(Stored items)
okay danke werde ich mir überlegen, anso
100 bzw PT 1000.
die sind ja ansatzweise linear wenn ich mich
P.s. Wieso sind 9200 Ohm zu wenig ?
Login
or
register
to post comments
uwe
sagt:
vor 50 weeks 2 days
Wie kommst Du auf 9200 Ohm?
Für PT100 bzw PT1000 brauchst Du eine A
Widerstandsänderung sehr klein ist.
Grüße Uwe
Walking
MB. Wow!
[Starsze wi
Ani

* * *

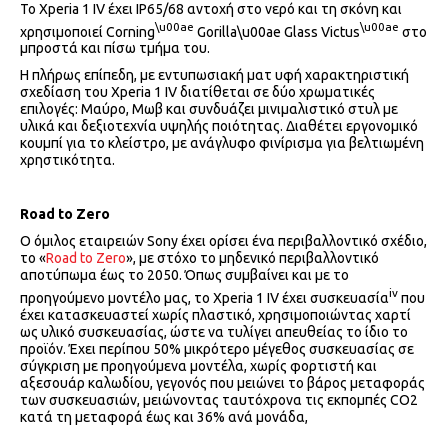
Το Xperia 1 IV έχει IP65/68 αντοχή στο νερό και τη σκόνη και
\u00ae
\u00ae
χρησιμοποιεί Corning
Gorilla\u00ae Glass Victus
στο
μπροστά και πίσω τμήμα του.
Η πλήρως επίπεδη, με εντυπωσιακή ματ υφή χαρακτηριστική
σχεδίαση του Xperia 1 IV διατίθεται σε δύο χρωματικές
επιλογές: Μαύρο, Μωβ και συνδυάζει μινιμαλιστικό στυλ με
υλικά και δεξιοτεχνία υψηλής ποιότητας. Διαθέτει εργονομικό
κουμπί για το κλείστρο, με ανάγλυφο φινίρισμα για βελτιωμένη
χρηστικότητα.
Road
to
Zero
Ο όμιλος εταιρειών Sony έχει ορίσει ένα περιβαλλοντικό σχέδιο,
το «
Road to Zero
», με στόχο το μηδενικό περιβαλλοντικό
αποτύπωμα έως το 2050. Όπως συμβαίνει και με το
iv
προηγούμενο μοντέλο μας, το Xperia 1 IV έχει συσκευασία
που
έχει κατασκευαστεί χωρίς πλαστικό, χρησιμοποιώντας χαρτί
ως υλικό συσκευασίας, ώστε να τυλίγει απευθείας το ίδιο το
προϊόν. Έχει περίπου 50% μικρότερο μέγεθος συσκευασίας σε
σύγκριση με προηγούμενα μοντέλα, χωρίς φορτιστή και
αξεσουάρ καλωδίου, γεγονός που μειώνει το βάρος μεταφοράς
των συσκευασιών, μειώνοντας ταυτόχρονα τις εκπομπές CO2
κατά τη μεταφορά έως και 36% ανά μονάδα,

Exercise aim
From the records above, show each line that contains the word "συσκευασίας".

Answer box
ως υλικό συσκευασίας, ώστε να τυλίγει απευθείας το ίδιο το
προϊόν. Έχει περίπου 50% μικρότερο μέγεθος συσκευασίας σε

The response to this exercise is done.